EPA’s own scientists estimated that some 1,100 to 2,700 premature deaths could be attributed to emissions from the oil and natural gas sector in 2025 in research published in the Environmental Science & Technology journal in July.
In Tuesday’s proposal, the EPA said it expects the changes would spur increases in hazardous air pollutants and volatile organic compound emissions that may “degrade air quality and adversely affect health and welfare,” but said “data limitations” prevented the agency from specifically quantifying the impact.
The EPA requirements that were imposed under Obama apply to new and newly modified facilities, including oil and gas wells, pumps, compressors and other equipment. Under the mandates, energy companies were required to upgrade pumps and compressors, conduct more frequent inspections of their sites and use “green completion” technology to capture gas surging out of newly fracked wells.
The new EPA proposal to ease those requirements is just the first step in the agency’s two-part effort to dramatically scale back federal limits on methane emissions. The agency has already signaled it is working on a separate rulemaking effort to address whether direct rules on methane are even necessary; Trump’s EPA is expected to ultimately propose they aren’t.
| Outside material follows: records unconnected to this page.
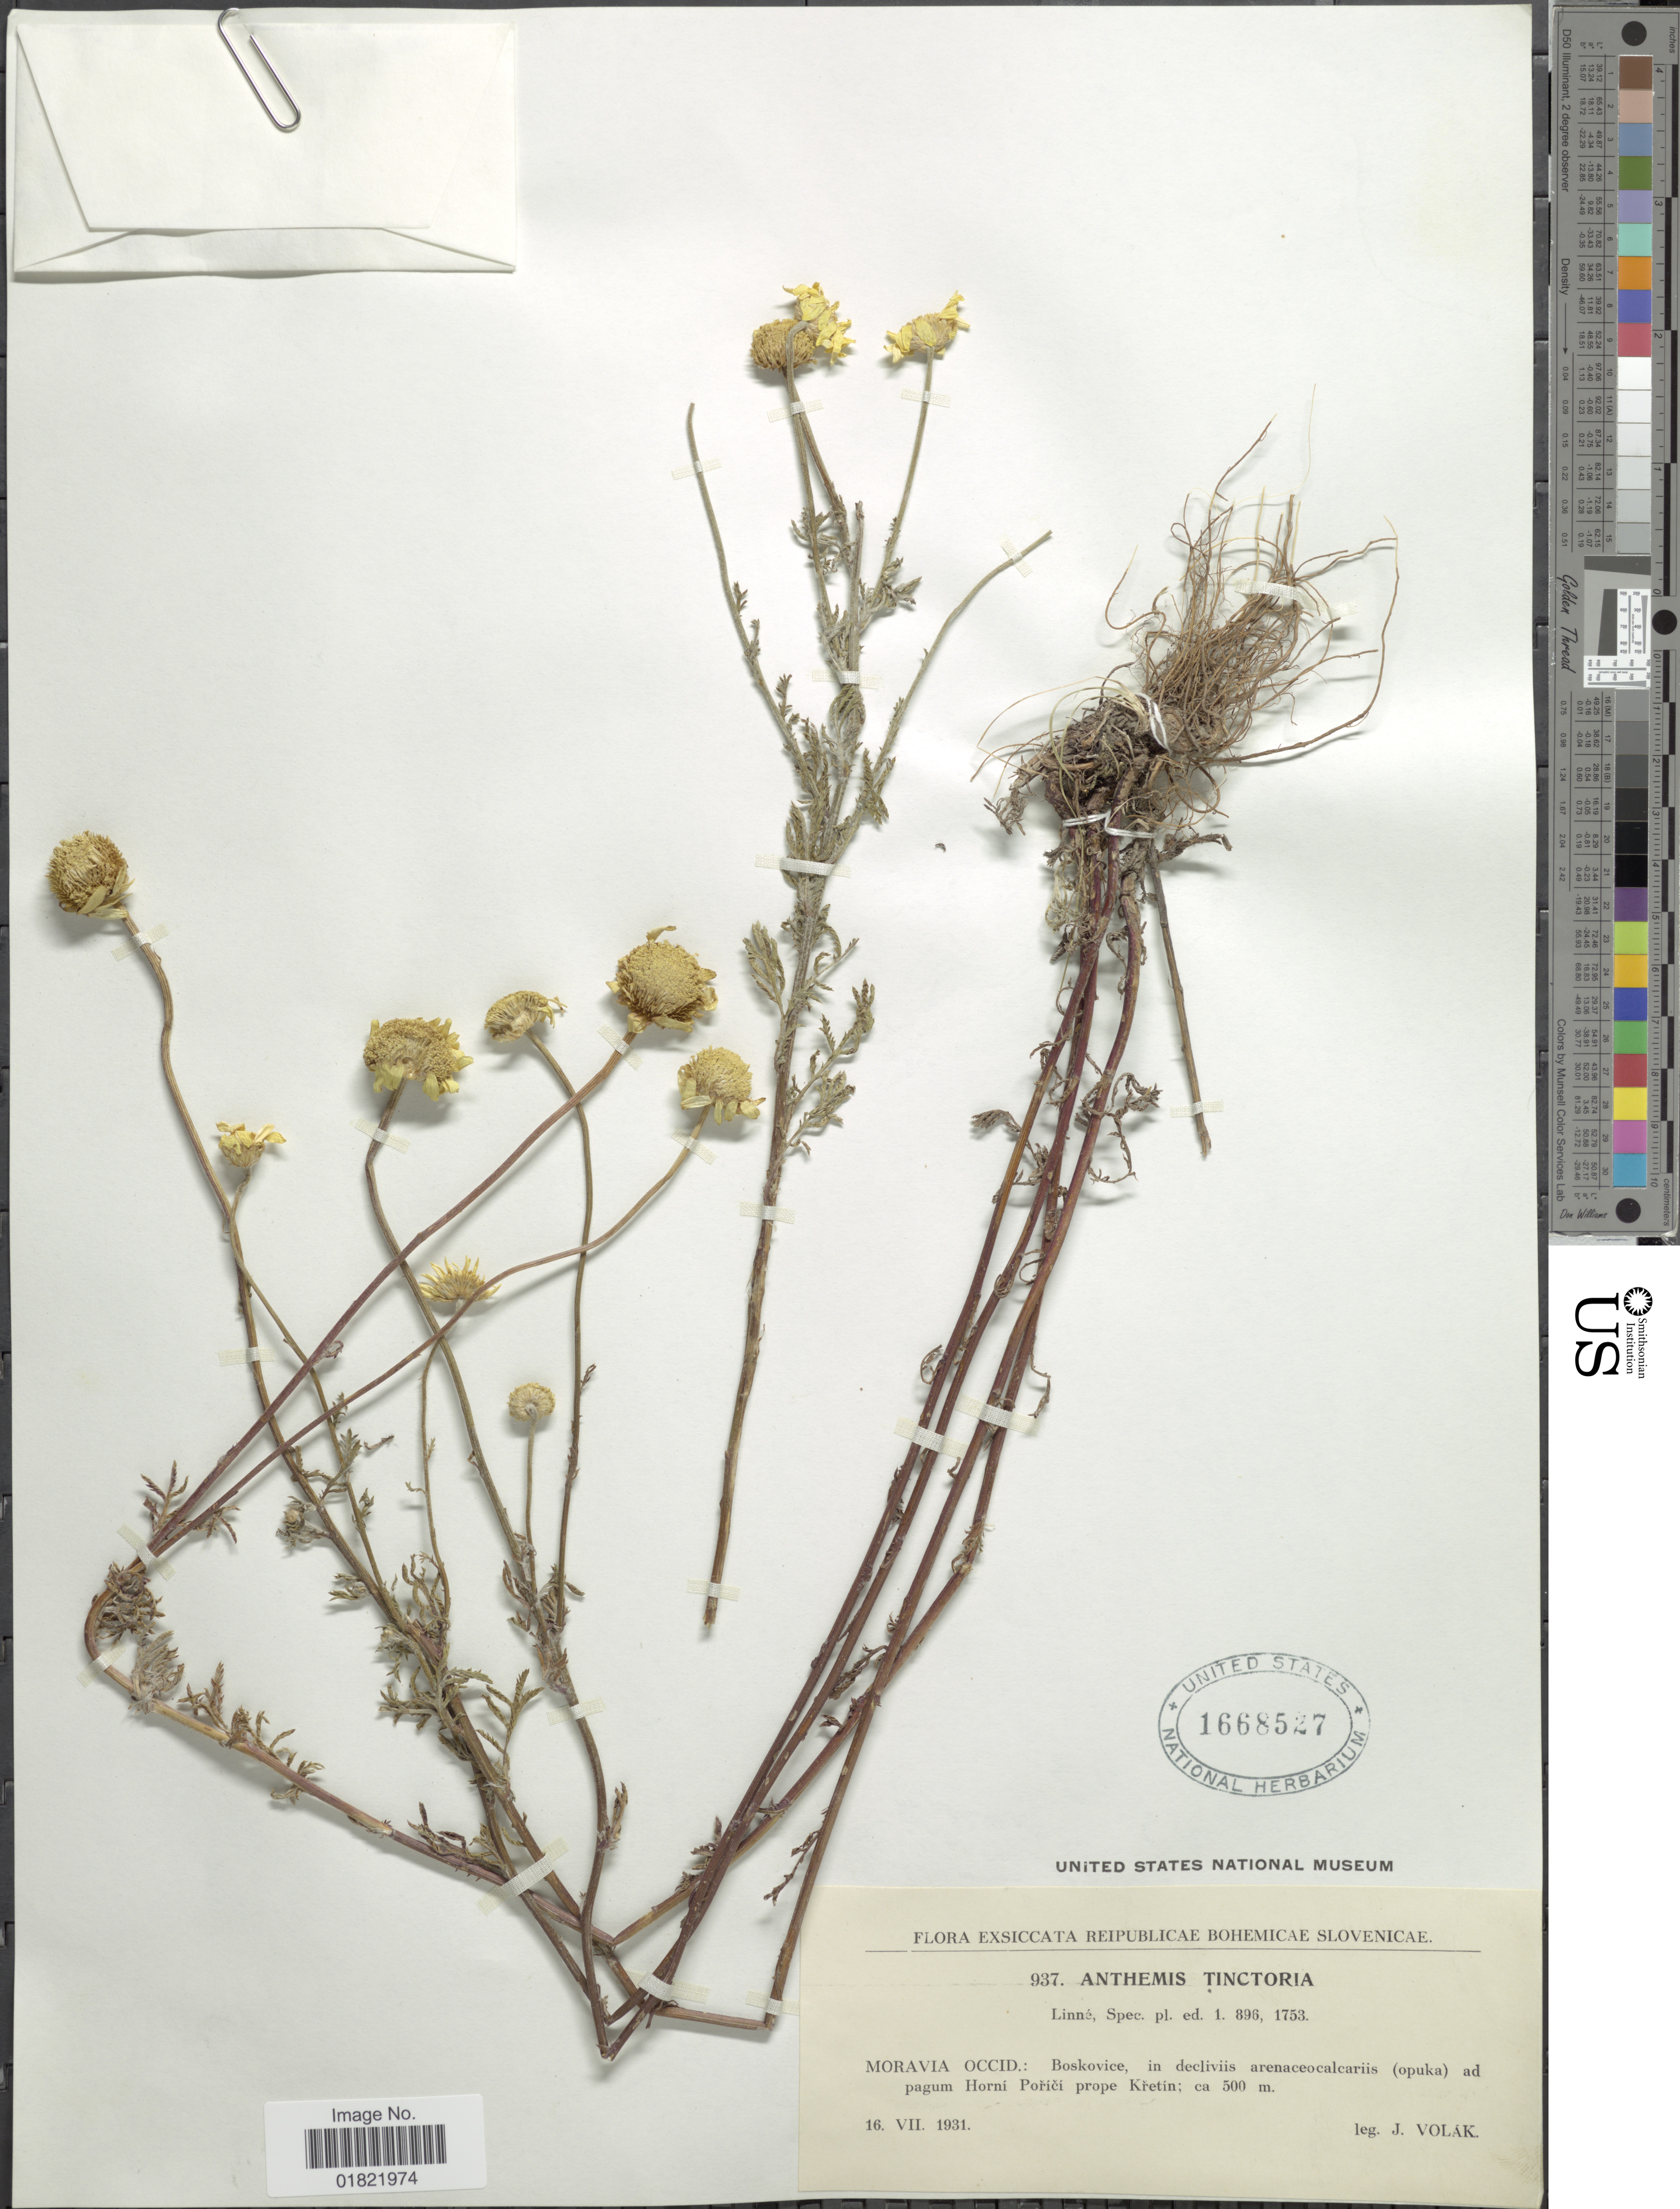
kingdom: Plantae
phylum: Tracheophyta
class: Magnoliopsida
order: Asterales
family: Asteraceae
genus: Anthemis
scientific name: Anthemis tinctoria var. pallida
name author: DC.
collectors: J. Volak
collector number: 937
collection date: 1931-07-16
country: Czechia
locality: Moravia Occid: Boskovice, in decliviis arenaceocalcariis (opuka) ad pagum Horni Porici prope Kretin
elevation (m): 500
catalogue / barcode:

The new EPA proposal represents the agency’s second attempt to suspend the Obama-era methane requirements. In July 2017, a federal court rebuked the agency’s first try: unilaterally suspending the mandates. The coming effort is designed to be more durable because it tracks legal requirements for altering federal regulations, with the new, formal proposal followed by a public comment period meant to guide the agency’s development of a final rule.